Aufgabe: Schreibe den Bericht über den Unwettereinsatz in Landshut, der unten unter „Lesetext“ steht, im Anschluss an seinen letzten Satz weiter.

Lesetext:
====
Großeinsatz nach Starkregen
Nach einem kurzen, aber umso heftigerem, Unwetter über Landshut alarmierte die Integrierte Leitstelle (ILS) Landshut um 19:30 Uhr den Ortsverband. Die zugeteilten Aufgaben waren neben dem Bereitstellen und Verbauen von Sandsäcken, dem Freiräumen verschlammter Straßen auch das Abpumpen von Überflutungen an zwei Einsatzstellen in Stadt und Landkreis Landshut.

Zur Unterstützung der Feuerwehr und des Ortsverbands Ergolding wurde der Radlader der Fachgruppe Räumen nach Wolfsbach an der Verbindungsstraße zwischen Landshut und Niederaichbach (LA31) entsandt. Dort mussten verschlammte Straßen unter Einsatz des schweren Bergeräumgerätes des THW wieder befahrbar gemacht werden.
====
Gegebene Informationen:
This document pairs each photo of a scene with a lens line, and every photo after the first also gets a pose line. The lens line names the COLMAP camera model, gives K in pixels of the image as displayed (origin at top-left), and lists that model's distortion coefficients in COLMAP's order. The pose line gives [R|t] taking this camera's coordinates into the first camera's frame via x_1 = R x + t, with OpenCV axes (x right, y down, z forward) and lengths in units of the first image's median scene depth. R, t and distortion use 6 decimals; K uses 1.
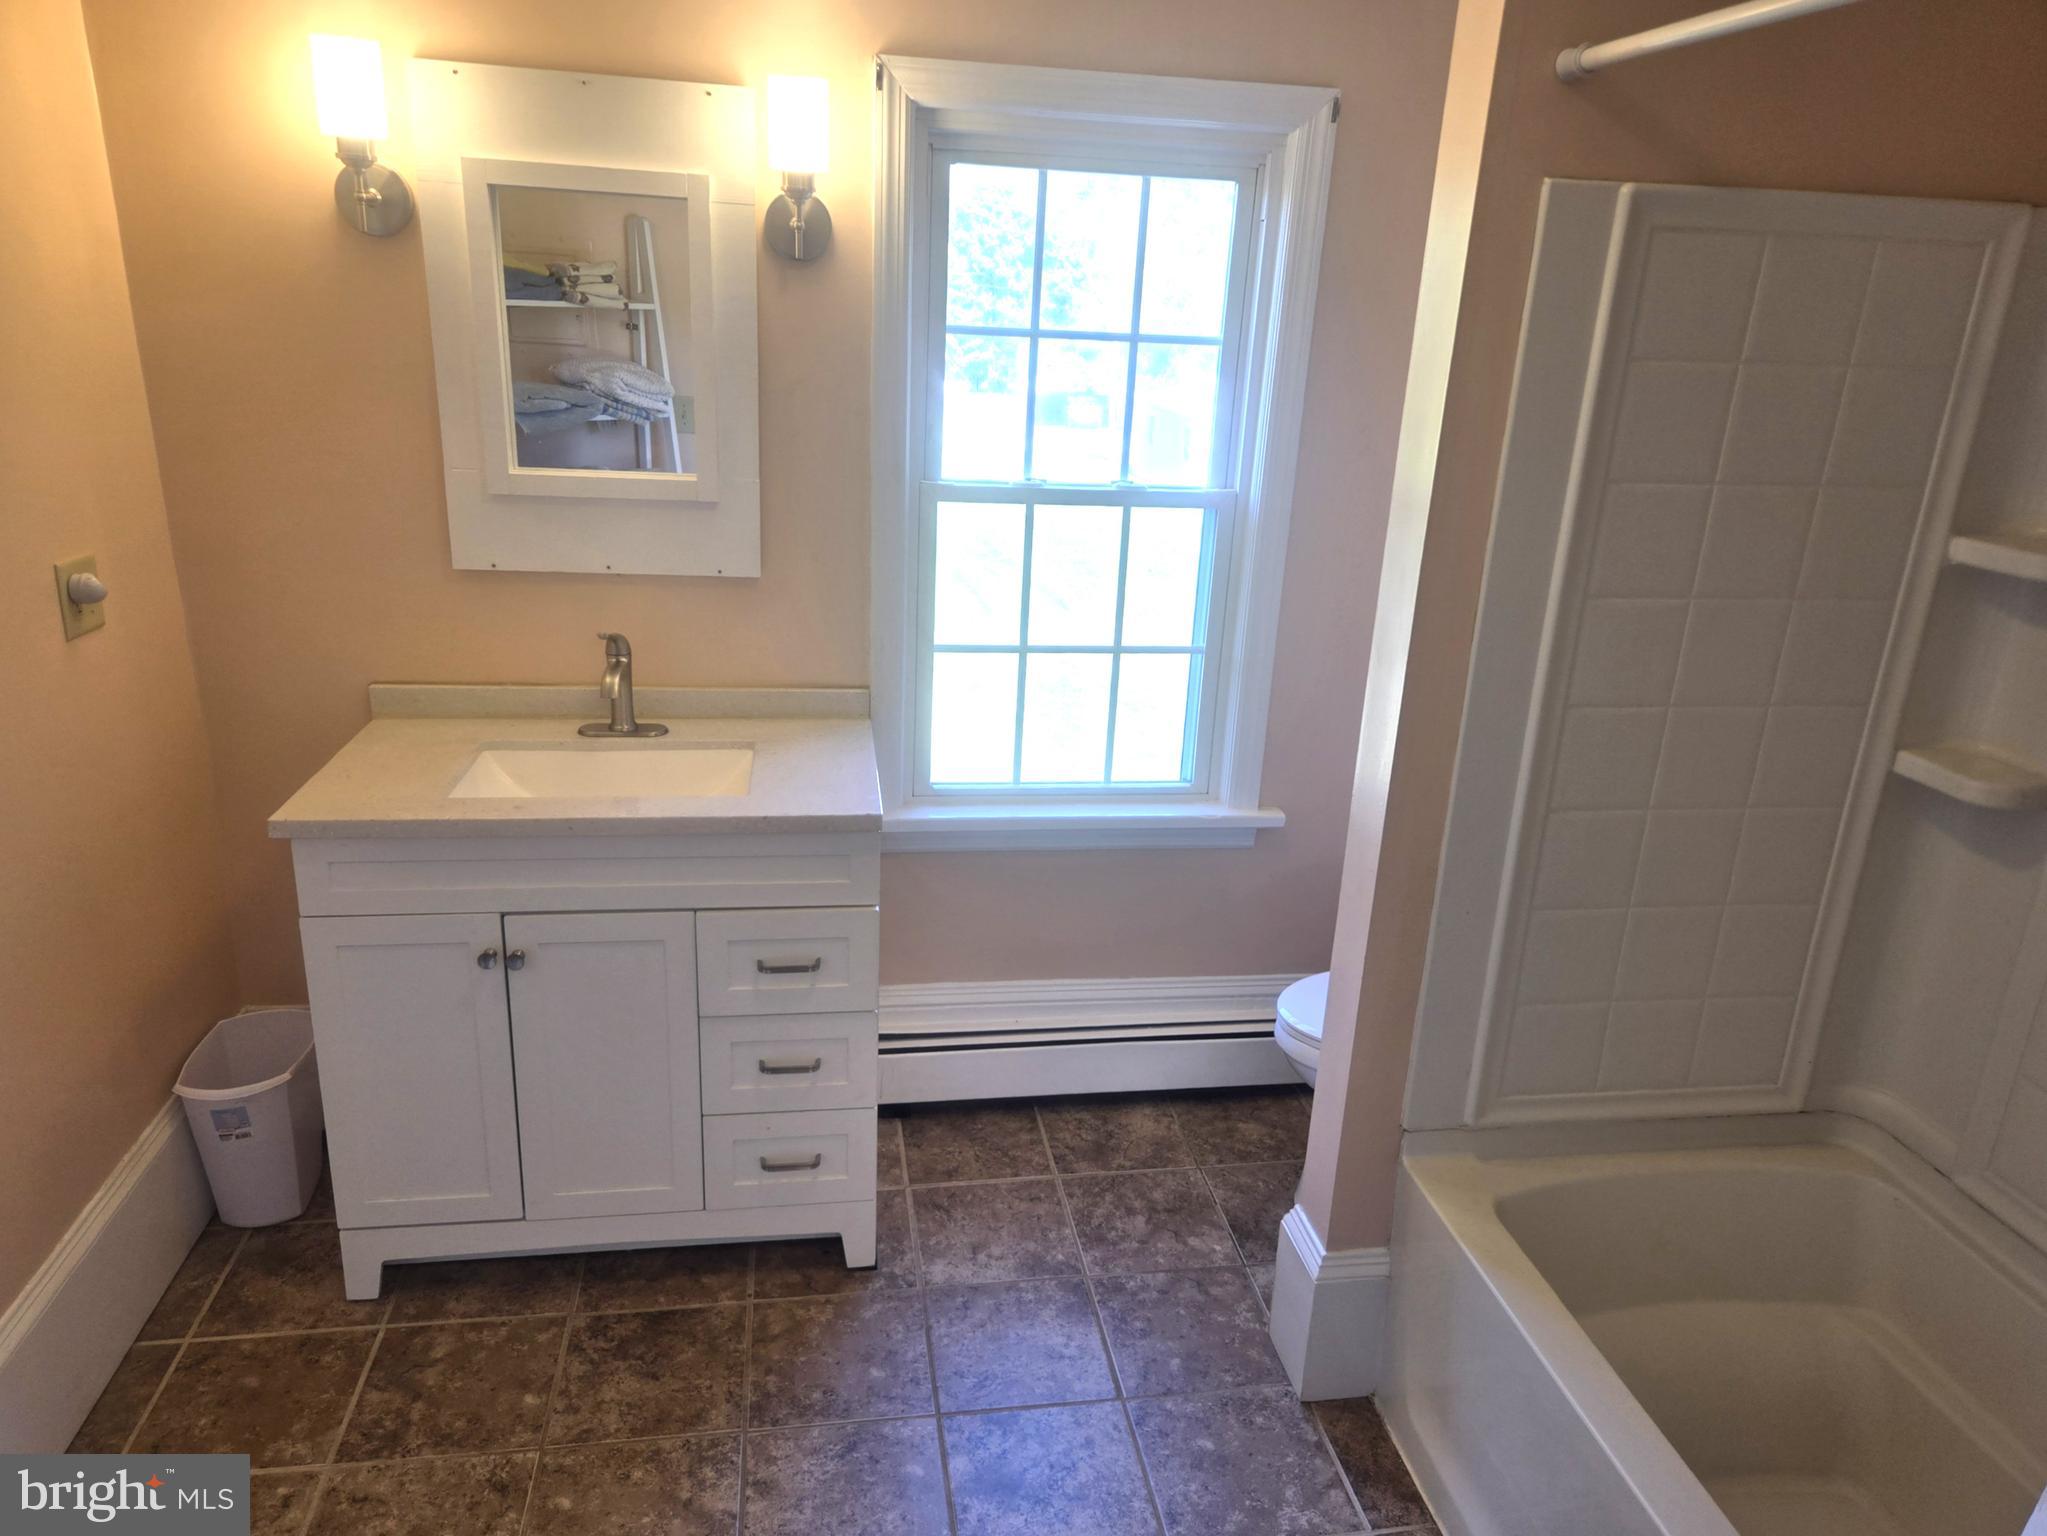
====
Ergebnis:
An einer weiteren Einsatzstelle am Lurzenhof war der Durchfluss des Schweinbachs an drei Brücken verstopft und der Abfluss durch Treibholz stark behindert. Diese konnte mit Hilfe des Zweischalengreifers am Kran des Dreiachsers der Fachgruppe Wassergefahren freigeräumt werden. Die angrenzende Wiese lief durch einen Bruch des Bachbettwalls zwischenzeitlich voll Wasser und bedrohte die benachbarte Fachhochschule. Hier musste zusammen mit den Einsatzkräften der Feuerwehr mit Sandsäcken und voller Pumpleistung gegengesteuert werden. Von Seiten des THW lag diese bei 7000 Liter pro Minute.

Weil sich der Einsatz bis in die späten Abendstunden hinzog, wurde diese Gefahrenstelle durch die Fachgruppe Beleuchtung unterstützt.

Zum Einsatz kamen unter der Leitung von Zugführer Stefan Simnacher 28 Helferinnen und Helfer aller Einheiten des Ortsverbands.